## Exercise material
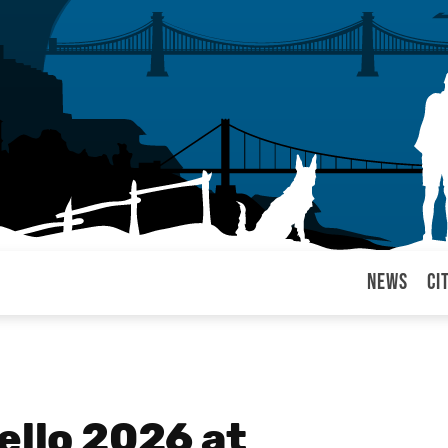
News
Ci
arul
ello 2026 at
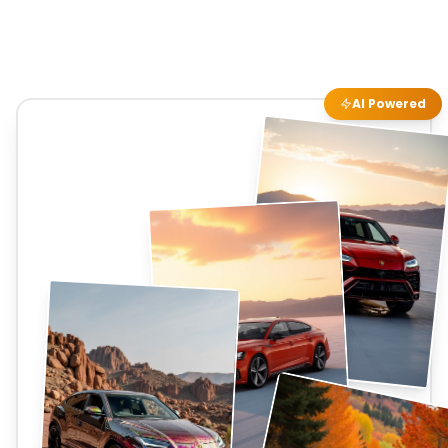
AI Powered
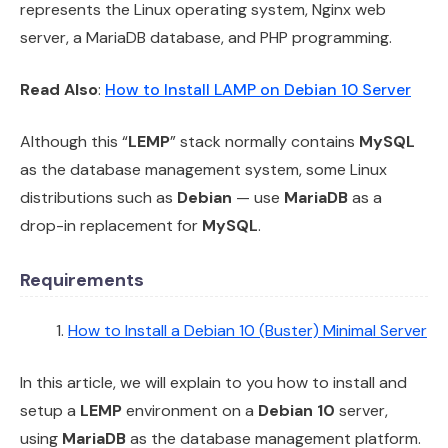
represents the Linux operating system, Nginx web
server, a MariaDB database, and PHP programming.
Read Also
:
How to Install LAMP on Debian 10 Server
Although this “
LEMP
” stack normally contains
MySQL
as the database management system, some Linux
distributions such as
Debian
— use
MariaDB
as a
drop-in replacement for
MySQL
.
Requirements
How to Install a Debian 10 (Buster) Minimal Server
In this article, we will explain to you how to install and
setup a
LEMP
environment on a
Debian 10
server,
using
MariaDB
as the database management platform.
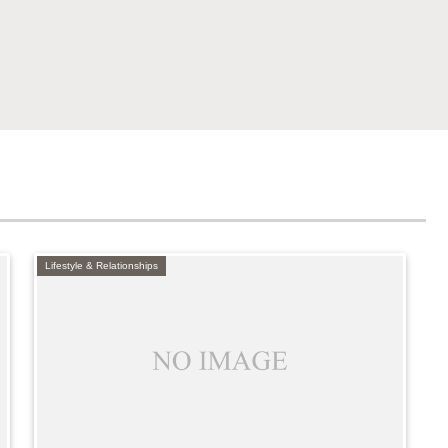
Lifestyle & Relationships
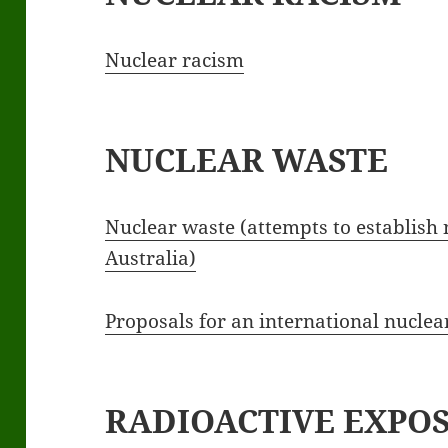
Nuclear racism
NUCLEAR WASTE
Nuclear waste (attempts to establish
Australia)
Proposals for an international nucle
RADIOACTIVE EXPO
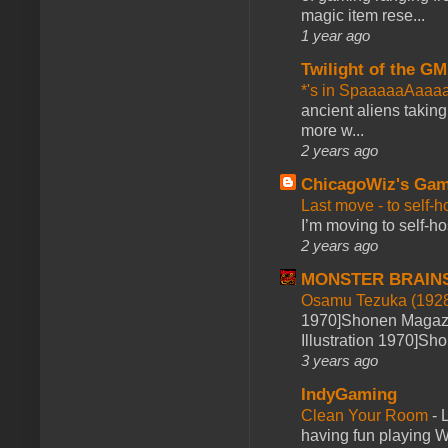
magic item rese...
1 year ago
Twilight of the GM
*'s in SpaaaaaAaaa
ancient aliens takin
more w...
2 years ago
ChicagoWiz's Ga
Last move - to self-h
I’m moving to self-hos
2 years ago
MONSTER BRAIN
Osamu Tezuka (1928
1970]Shonen Magazi
Illustration 1970]Sh
3 years ago
IndyGaming
Clean Your Room
-
L
having fun playing 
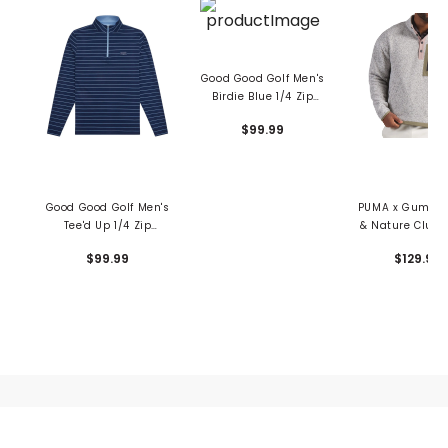
Good Good Golf Men's
Birdie Blue 1/4 Zip
Pullover
$99.99
Good Good Golf Men's
PUMA x Gumtree
Tee'd Up 1/4 Zip
& Nature Club 
Pullover
1/4 Zip Pullo
$99.99
$129.99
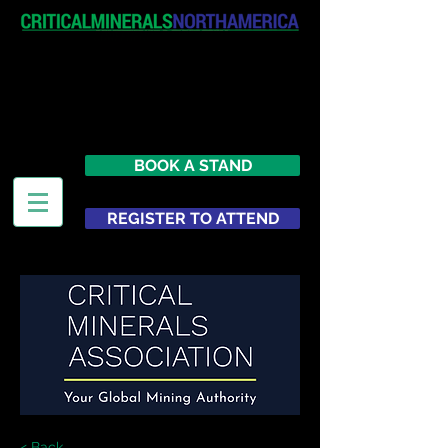
April 19-20, 2027
The Westin New York at Times
Square
United States
BOOK A STAND
REGISTER TO ATTEND
< Back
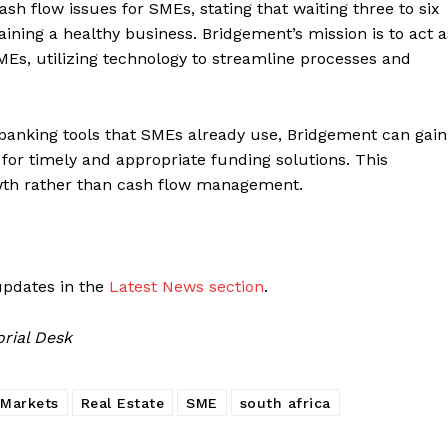
sh flow issues for SMEs, stating that waiting three to six
ning a healthy business. Bridgement’s mission is to act a
SMEs, utilizing technology to streamline processes and
 banking tools that SMEs already use, Bridgement can gain
g for timely and appropriate funding solutions. This
wth rather than cash flow management.
updates in the
Latest News section
.
orial Desk
Markets
Real Estate
SME
south africa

## What is needed
Write the data out again word for word; leave the pictures behind.

## Task output
News
Ci
arul
ello 2026 at
AI Powered
represents the Linux operating system, Nginx web
server, a MariaDB database, and PHP programming.
Read Also
:
How to Install LAMP on Debian 10 Server
Although this “
LEMP
” stack normally contains
MySQL
as the database management system, some Linux
distributions such as
Debian
— use
MariaDB
as a
drop-in replacement for
MySQL
.
Requirements
How to Install a Debian 10 (Buster) Minimal Server
In this article, we will explain to you how to install and
setup a
LEMP
environment on a
Debian 10
server,
using
MariaDB
as the database management platform.
Lifestyle & Relationships
Nuclear racism
NUCLEAR WASTE
Nuclear waste (attempts to establish
Australia)
Proposals for an international nucle
RADIOACTIVE EXPO
magic item rese...
1 year ago
Twilight of the GM
*'s in SpaaaaaAaaa
ancient aliens takin
more w...
2 years ago
ChicagoWiz's Ga
Last move - to self-h
I’m moving to self-hos
2 years ago
MONSTER BRAIN
Osamu Tezuka (1928
1970]Shonen Magazi
Illustration 1970]Sh
3 years ago
IndyGaming
Clean Your Room
-
L
having fun playing 
Good Good Golf Men's
Birdie Blue 1/4 Zip
Pullover
$99.99
Good Good Golf Men's
PUMA x Gumtree
Tee'd Up 1/4 Zip
& Nature Club 
Pullover
1/4 Zip Pullo
$99.99
$129.99
April 19-20, 2027
The Westin New York at Times
Square
United States
BOOK A STAND
REGISTER TO ATTEND
< Back
sh flow issues for SMEs, stating that waiting three to six
ning a healthy business. Bridgement’s mission is to act a
SMEs, utilizing technology to streamline processes and
 banking tools that SMEs already use, Bridgement can gain
g for timely and appropriate funding solutions. This
wth rather than cash flow management.
updates in the
Latest News section
.
orial Desk
Markets
Real Estate
SME
south africa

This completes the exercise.